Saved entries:
================

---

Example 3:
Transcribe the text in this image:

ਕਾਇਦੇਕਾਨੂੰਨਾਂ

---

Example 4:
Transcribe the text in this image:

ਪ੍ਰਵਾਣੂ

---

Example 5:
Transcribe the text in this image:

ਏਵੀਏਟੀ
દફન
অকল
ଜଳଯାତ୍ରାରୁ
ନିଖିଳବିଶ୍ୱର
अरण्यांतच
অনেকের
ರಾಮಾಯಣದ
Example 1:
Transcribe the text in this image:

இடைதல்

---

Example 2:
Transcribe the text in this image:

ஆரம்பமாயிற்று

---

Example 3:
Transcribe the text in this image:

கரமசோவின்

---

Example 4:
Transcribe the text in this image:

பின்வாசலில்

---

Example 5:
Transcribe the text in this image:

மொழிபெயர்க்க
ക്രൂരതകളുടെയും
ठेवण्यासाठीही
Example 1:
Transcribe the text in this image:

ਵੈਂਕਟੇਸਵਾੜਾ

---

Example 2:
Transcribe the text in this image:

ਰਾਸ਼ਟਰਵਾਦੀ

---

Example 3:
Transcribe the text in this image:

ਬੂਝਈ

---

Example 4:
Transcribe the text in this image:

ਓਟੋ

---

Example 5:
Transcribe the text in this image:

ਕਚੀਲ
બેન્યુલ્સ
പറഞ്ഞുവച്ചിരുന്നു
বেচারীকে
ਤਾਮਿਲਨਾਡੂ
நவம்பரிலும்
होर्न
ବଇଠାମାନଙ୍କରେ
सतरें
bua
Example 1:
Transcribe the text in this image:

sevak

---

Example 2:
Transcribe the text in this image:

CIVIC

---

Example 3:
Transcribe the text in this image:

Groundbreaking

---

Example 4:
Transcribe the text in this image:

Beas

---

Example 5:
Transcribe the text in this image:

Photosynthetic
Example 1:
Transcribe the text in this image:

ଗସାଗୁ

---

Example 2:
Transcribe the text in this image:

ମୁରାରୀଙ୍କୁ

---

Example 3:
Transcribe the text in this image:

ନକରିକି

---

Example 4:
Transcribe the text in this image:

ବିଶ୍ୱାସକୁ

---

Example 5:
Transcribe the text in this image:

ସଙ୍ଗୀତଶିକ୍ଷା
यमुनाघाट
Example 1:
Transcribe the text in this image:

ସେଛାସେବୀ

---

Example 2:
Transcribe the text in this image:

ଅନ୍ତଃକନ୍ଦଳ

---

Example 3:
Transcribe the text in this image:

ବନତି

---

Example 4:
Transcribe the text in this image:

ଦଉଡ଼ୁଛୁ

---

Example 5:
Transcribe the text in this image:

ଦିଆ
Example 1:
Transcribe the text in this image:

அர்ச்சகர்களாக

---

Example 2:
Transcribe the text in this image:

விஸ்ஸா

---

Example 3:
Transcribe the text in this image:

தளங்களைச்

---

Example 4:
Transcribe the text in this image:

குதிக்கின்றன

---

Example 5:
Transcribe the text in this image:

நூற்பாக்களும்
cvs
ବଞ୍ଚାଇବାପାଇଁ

================

**TASK PROMPT**
Each line above should be copied exactly, with no line missing.

**REPLY TO THE TASK**
---

Example 3:
Transcribe the text in this image:

ਕਾਇਦੇਕਾਨੂੰਨਾਂ

---

Example 4:
Transcribe the text in this image:

ਪ੍ਰਵਾਣੂ

---

Example 5:
Transcribe the text in this image:

ਏਵੀਏਟੀ
દફન
অকল
ଜଳଯାତ୍ରାରୁ
ନିଖିଳବିଶ୍ୱର
अरण्यांतच
অনেকের
ರಾಮಾಯಣದ
Example 1:
Transcribe the text in this image:

இடைதல்

---

Example 2:
Transcribe the text in this image:

ஆரம்பமாயிற்று

---

Example 3:
Transcribe the text in this image:

கரமசோவின்

---

Example 4:
Transcribe the text in this image:

பின்வாசலில்

---

Example 5:
Transcribe the text in this image:

மொழிபெயர்க்க
ക്രൂരതകളുടെയും
ठेवण्यासाठीही
Example 1:
Transcribe the text in this image:

ਵੈਂਕਟੇਸਵਾੜਾ

---

Example 2:
Transcribe the text in this image:

ਰਾਸ਼ਟਰਵਾਦੀ

---

Example 3:
Transcribe the text in this image:

ਬੂਝਈ

---

Example 4:
Transcribe the text in this image:

ਓਟੋ

---

Example 5:
Transcribe the text in this image:

ਕਚੀਲ
બેન્યુલ્સ
പറഞ്ഞുവച്ചിരുന്നു
বেচারীকে
ਤਾਮਿਲਨਾਡੂ
நவம்பரிலும்
होर्न
ବଇଠାମାନଙ୍କରେ
सतरें
bua
Example 1:
Transcribe the text in this image:

sevak

---

Example 2:
Transcribe the text in this image:

CIVIC

---

Example 3:
Transcribe the text in this image:

Groundbreaking

---

Example 4:
Transcribe the text in this image:

Beas

---

Example 5:
Transcribe the text in this image:

Photosynthetic
Example 1:
Transcribe the text in this image:

ଗସାଗୁ

---

Example 2:
Transcribe the text in this image:

ମୁରାରୀଙ୍କୁ

---

Example 3:
Transcribe the text in this image:

ନକରିକି

---

Example 4:
Transcribe the text in this image:

ବିଶ୍ୱାସକୁ

---

Example 5:
Transcribe the text in this image:

ସଙ୍ଗୀତଶିକ୍ଷା
यमुनाघाट
Example 1:
Transcribe the text in this image:

ସେଛାସେବୀ

---

Example 2:
Transcribe the text in this image:

ଅନ୍ତଃକନ୍ଦଳ

---

Example 3:
Transcribe the text in this image:

ବନତି

---

Example 4:
Transcribe the text in this image:

ଦଉଡ଼ୁଛୁ

---

Example 5:
Transcribe the text in this image:

ଦିଆ
Example 1:
Transcribe the text in this image:

அர்ச்சகர்களாக

---

Example 2:
Transcribe the text in this image:

விஸ்ஸா

---

Example 3:
Transcribe the text in this image:

தளங்களைச்

---

Example 4:
Transcribe the text in this image:

குதிக்கின்றன

---

Example 5:
Transcribe the text in this image:

நூற்பாக்களும்
cvs
ବଞ୍ଚାଇବାପାଇଁ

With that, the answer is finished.